May, director of NASA's Marshall Space Flight Center, shared a message of community and family to the more than 1,200 new alumni of Auburn University – a message that he wrote to be meaningful because of its utility for years to come after receiving their diplomas.

"That degree is a labor of love," he said. "That piece of paper is a total for the whole of your experience at Auburn. It's the spiritual symbol of the knowledge, the relationships and the character you gained over the last four, or five or six, years and the work you put in to gain it."

He charged the graduates to see their degrees as a guiding template for their lives and careers.

"All the fundamental elements needed to build the molecule of college experience – work and fun and love and community – are the same basic building blocks of your life and career after Auburn. I have no doubt that everyone here in this auditorium has the capacity to use this same formula to forge your own path to success, however you define success."

May said there was some advice he wished he had been given on his graduation day from Auburn in 1990, so he took the graduates on a space time travel mission back to that day so they could hear him give the advice to his younger self.

May remembers his former honors biology teacher Mrs. Jones and how she pushed him to do more in class. He now knows that's because she saw his potential which he didn't. Years later, when May was promoted to his current position with NASA, he received a letter from Mrs. Jones congratulating him on his success and telling him she had been following him and rooting him.

"She's been in your corner for years and you never saw it," he told his younger self. "So were your professors, and your parents, your wife and your friends. People believe in you even when you don't necessarily deserve it or believe in yourself."

The note from Mrs. Jones, May said, illuminated the road behind him and made him realize the value of the relationships he had formed throughout his life.

"I'm proud of what I've achieved at NASA and the greater good of our work but none of that has happened in a vacuum. There are people who care about each and every one of you.

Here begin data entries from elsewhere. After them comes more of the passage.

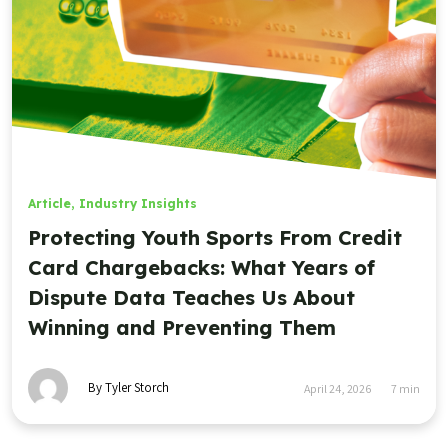
Article
,
Industry Insights
Protecting Youth Sports From Credit
Card Chargebacks: What Years of
Dispute Data Teaches Us About
Winning and Preventing Them
By Tyler Storch
April 24, 2026
7
min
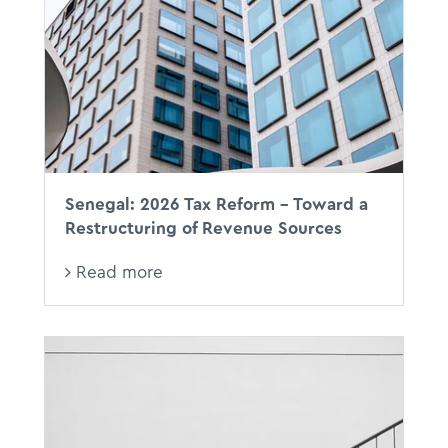
Senegal: 2026 Tax Reform - Toward a
Restructuring of Revenue Sources
Read more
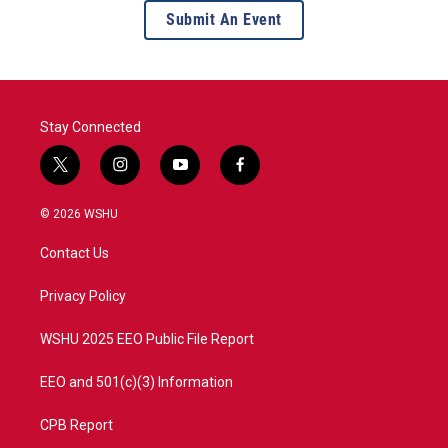
Submit An Event
Stay Connected
t
i
y
f
w
n
o
a
i
s
u
c
© 2026 WSHU
t
t
t
e
t
a
u
b
Contact Us
e
g
b
o
r
r
e
o
a
k
Privacy Policy
m
WSHU 2025 EEO Public File Report
EEO and 501(c)(3) Information
CPB Report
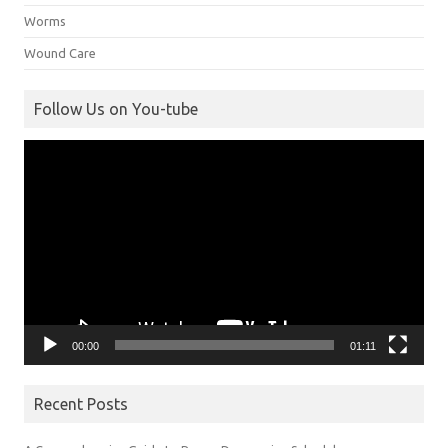
Worms
Wound Care
Follow Us on You-tube
Video
Player
00:00
01:11
Recent Posts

People who believe in your ability to succeed and people you, in turn, have affected," May said.

May cautioned that the biggest mistake graduates could make is failing to recognize and leverage the community around them.

"Wrong turns can become mere bumps in the road if you learn to see the system of support around you," he said.

For Auburn's most recent graduates, May said that support system is the Auburn Family.

"For many of you, it actually is very much an extended family," he said. "From your parents to the deans and professors and staff, your spouse, your closest friends. You counted on this family to support you and root you on. Outside of the Auburn community, the environment can feel very different – sometimes harsh and lonely. It's easy to feel that, even with the diploma in your hand, the game has changed – that the gradient between success and failure is somehow much steeper. And when you inevitably encounter tough challenges and even the sting of failure somewhere down the road, it may seem like you're on an island. I'm here to tell you you're not."